Jun
Did you change the behavior of an api: yes. Is _that_ a bug: yes. For this you should not even have to ask: don't do it.
Lars is being nice. Unfortunately even if you did post, you might not get any reponse, and you go ahead and make the change. Before you know it we are going to have a toolkit full of junk. And we will end up having to pay folks to use it.
Jun, nothing personal, but we really need to get this habit under control. This is not a place to experiment and see what happens. Many folks have real code that relies on the core apis, and you can't just change the way they work because you want to, for your special situation. This is a very basic principle.
Think about this: we have been using these same procedures for years. What is the chance, after all this time, that what you found is a bug? Maybe at least ask around. And then even if it might be a bug, is it possible someone relies on this behavior?
Example. the ATS 'if' tag has an 'in' operator. To me this is a list, unfortunately it is implemented as a regexp, which gives it some funny behaviors. But in some cases these behaviors are useful, and I have relied on them. But because of the way it works, you can't just pass in a list as a variable. Is that a bug? Yes and no. You can't break the old behavior just to get the thing to work the way you want.
I posted a recommendation to add something like an 'inlist' operator that would work for lists, or lists of lists. No one responded. I assume it is unimportant. I don't put it in. Finished. I still use this on my sites as a convenience to me, but I'm not going to burdon everyone else with my fancy programming abilities.
Example: Lars suggested adding a -unclobber switch to db_multirow. I complained, saying it changed the behavior of the way db_multirow worked. Actually it turns out that db_multirow was changed before, adding the loop found in the db_foreach api. Unfortunately when this was added care was not taken to ensure that db_multirow worked the same way regardless of whether the code block was included or not. When the code block is included, variables get clobbered in the calling environment. When there is no code block this doesn't happen. This is dumb, because you might write a page one day, and everything works. Tomorrow, you add a foreach loop and you have to then go around changing the names of things that get clobbered. It also might not be apparent what is causing the problem, because only the value is incorrect, you don't really get an error with this kind of bug. To me this really was a bug in db_multirow. Lars probably would have been right to completely remove this behavior, but he only suggested a switch to adjust it when needed.

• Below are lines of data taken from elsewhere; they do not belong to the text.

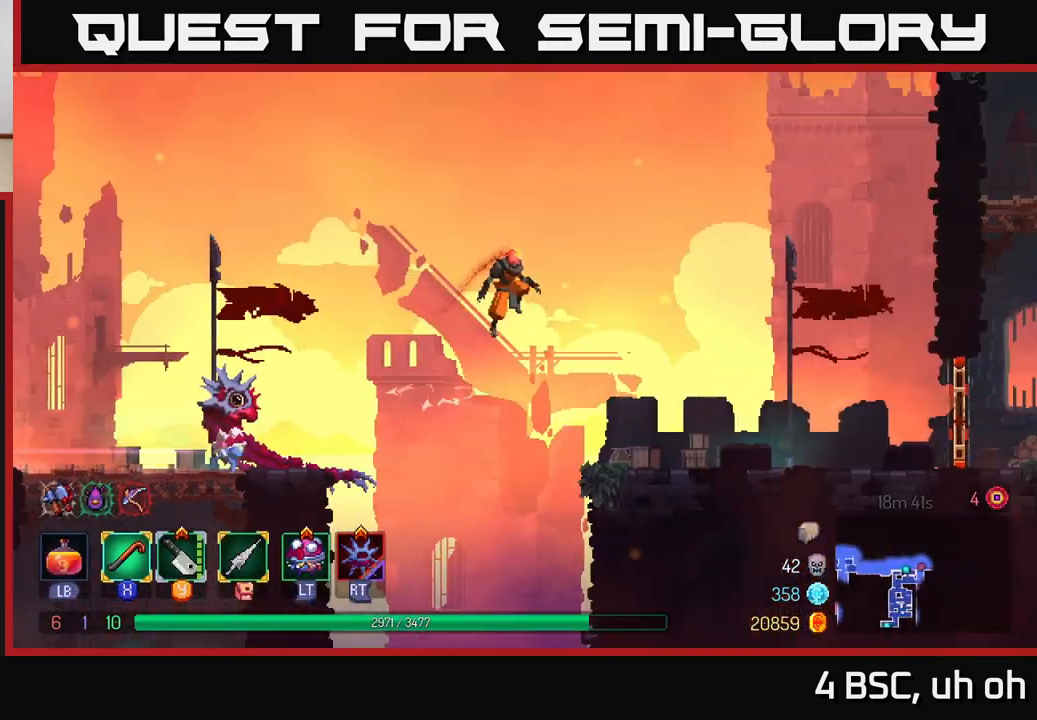
{"buttons": ["B"], "left_stick": "right", "right_stick": "center", "events": [[50, "A", "up"], [367, "B", "down"]]}
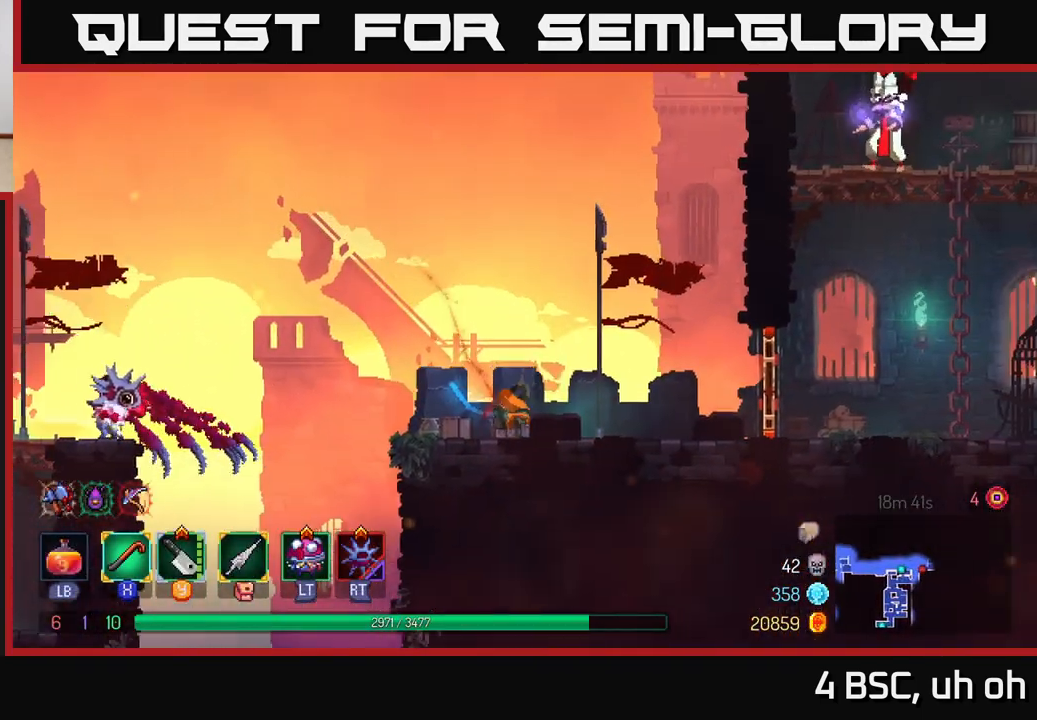
{"buttons": [], "left_stick": "right", "right_stick": "center", "events": [[17, "B", "up"], [333, "R1", "down"], [467, "R1", "up"]]}
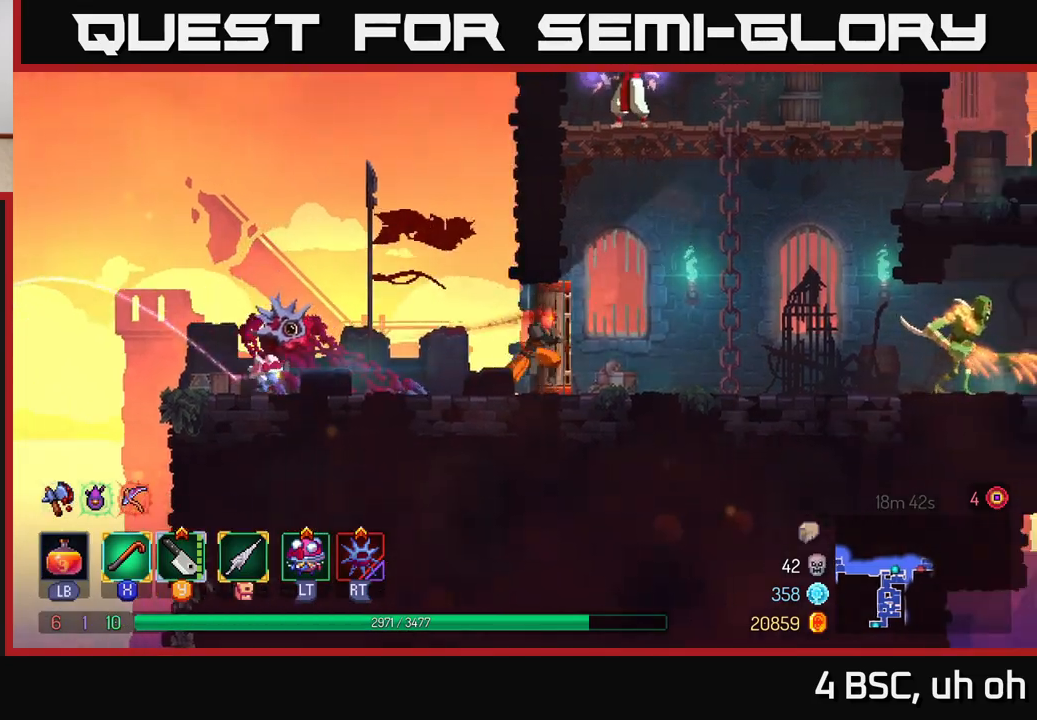
{"buttons": ["A"], "left_stick": "up-right", "right_stick": "center", "events": [[117, "A", "down"], [233, "A", "up"], [317, "A", "down"], [433, "A", "up"], [433, "left_stick", "up-right"], [483, "A", "down"]]}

This last example points out something else that is important when making these kinds of changes. Providing background as to the problem you have found helps others evaluate the changes you are suggesting. Not many of us have the time to go look at the code in the detail you have had to to make the change. What you are suggesting could be the perfect solution, but you have to tell us how you got there. There was a reasoning process involved, but the rest of us are starting from scratch.